Cheers for your answers, please keep em' coming.
Quote:
Original post by MeshGearFox
If this is for a class and you want to do well, don't make an action RPG. They take too long and they're too hard to get working well. Aim for something simpler that you can make completely and make consistently. You don't even necessarily need to throw out the steampunk or the RPG aspects, really. Just... aim for maybe an adventure game or something that controls a bit more like a roguelike since both of those are turned based and not nearly as fiddly.

But if you're dead-set on it, I'd say get rid of leveling entirely and reduce stats to the bare minimum (Strength, Defense, HP, and MP should be plenty) and for the love of god don't even THINK about making it grindy. Simpler rule sets that interact in interesting ways are almost always better than large, complex rulesets.


I am only designing the game for college, not making. So it will be tricky to get the combat and adventure balanced, but it will be ALOT easier than if I were to actually produce the game.
I hope this isn't supposed to be a detailed design doc, because if it is then they are teaching you bad habits on how to design a game.

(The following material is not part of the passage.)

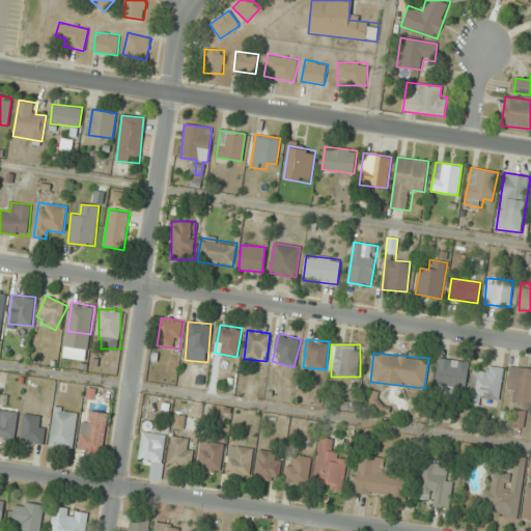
[(464,390),(468,363),(439,358),(435,385),(464,390)]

If this is more of a pitch, or high level concept doc then no worries.

That being said, feature-wise, action RPGs tend to be very similar depending on whether or not they are first or third person (even then the differences are mainly in how they treat the features not what features are present), and you've already broadly defined what your content will feature (A Steampunk theme)

VATS (Vault-Tec Assisted Targeting System) was a nice feature that allowed the player to slow down the battle to make it more manageable. This was a nice bridge between the skill elements of the game and the underlying RPG system. This feature would only ever work in single player however.

Torchlight had procedurally generated levels in the same mold as Diablo, which is nice for replay.

Those are two the come to mind off the top of my head anyway.